** EXERCISE PROMPT **
The line with "pyautogui.write('the')" marks the first line to copy, and the line with "pyautogui.press('ctrl+s')" marks the last. Transcribe that stretch of the data below exactly, without pictures.

** EXTRACTED RECORDS **

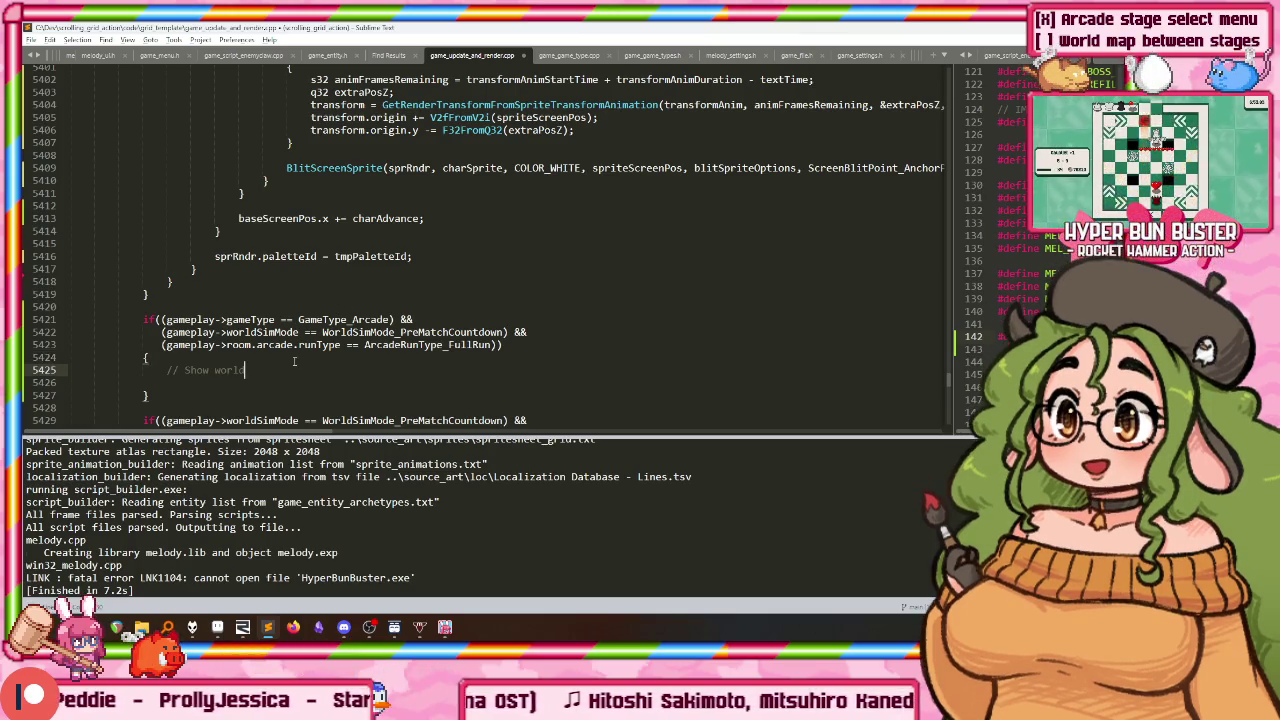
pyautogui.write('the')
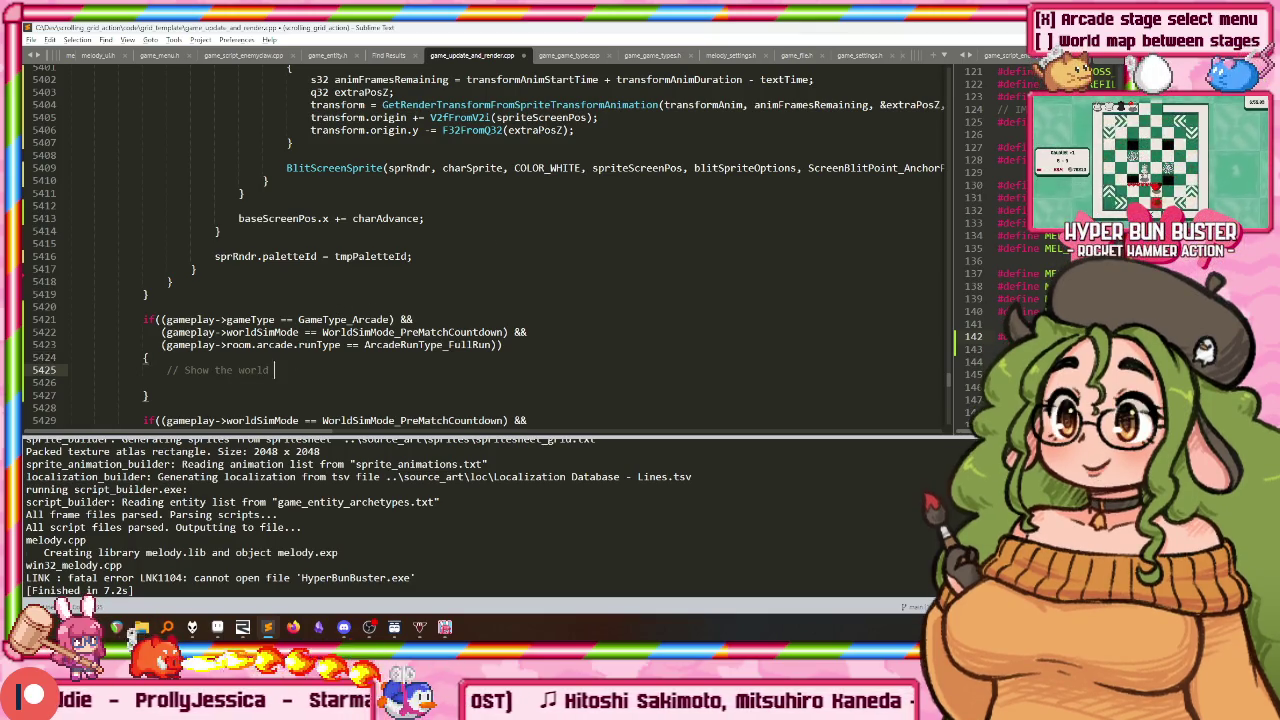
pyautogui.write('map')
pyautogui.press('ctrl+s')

==

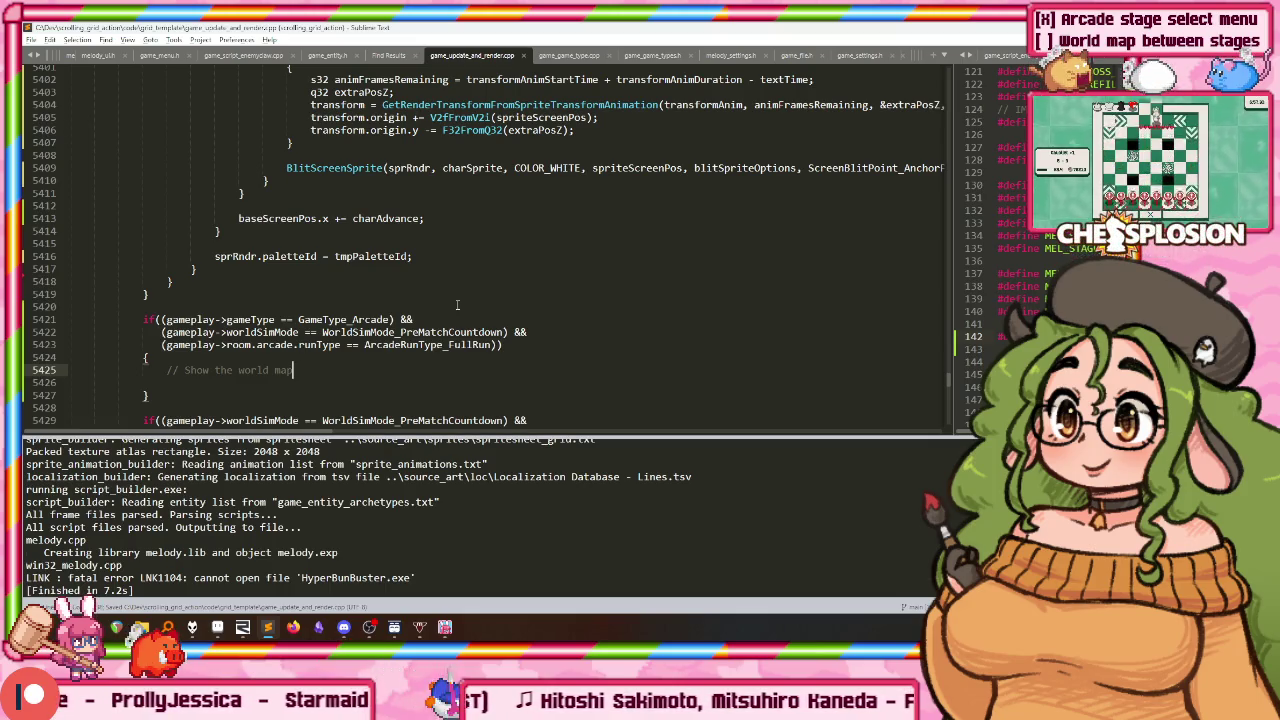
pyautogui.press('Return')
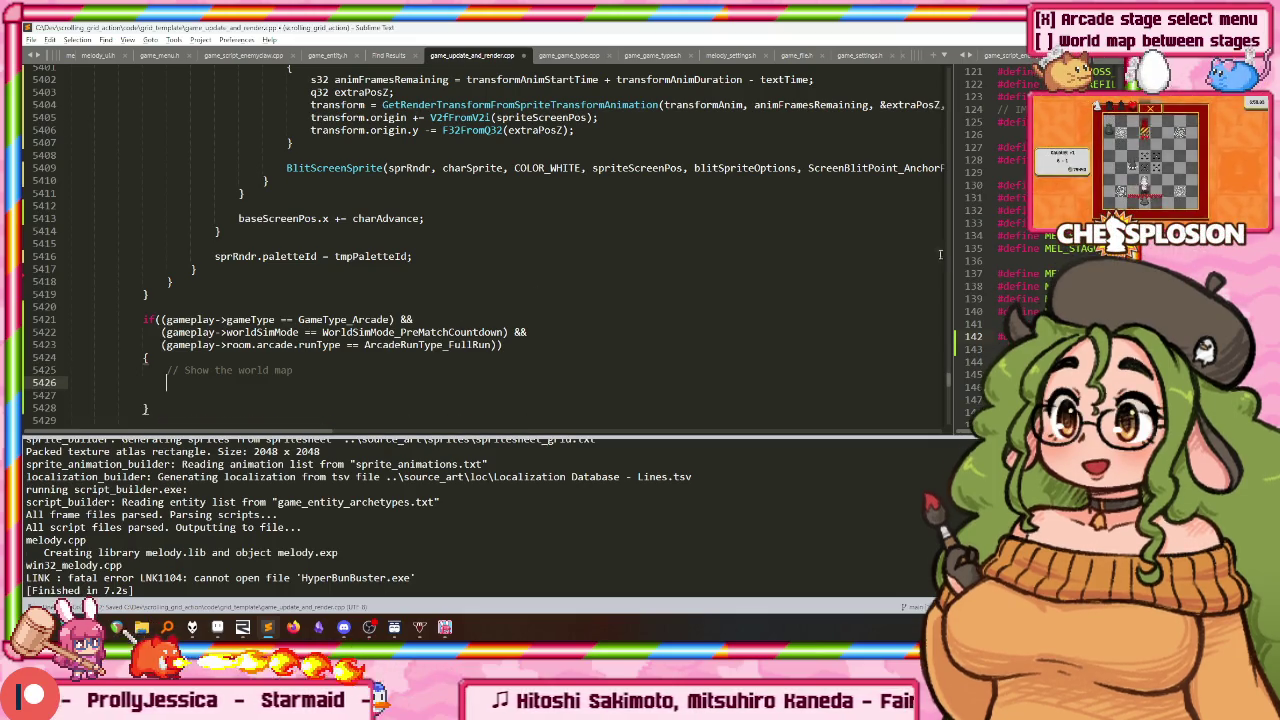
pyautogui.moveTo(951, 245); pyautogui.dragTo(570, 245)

** OUTPUT **
pyautogui.write('the')
pyautogui.write('map')
pyautogui.press('ctrl+s')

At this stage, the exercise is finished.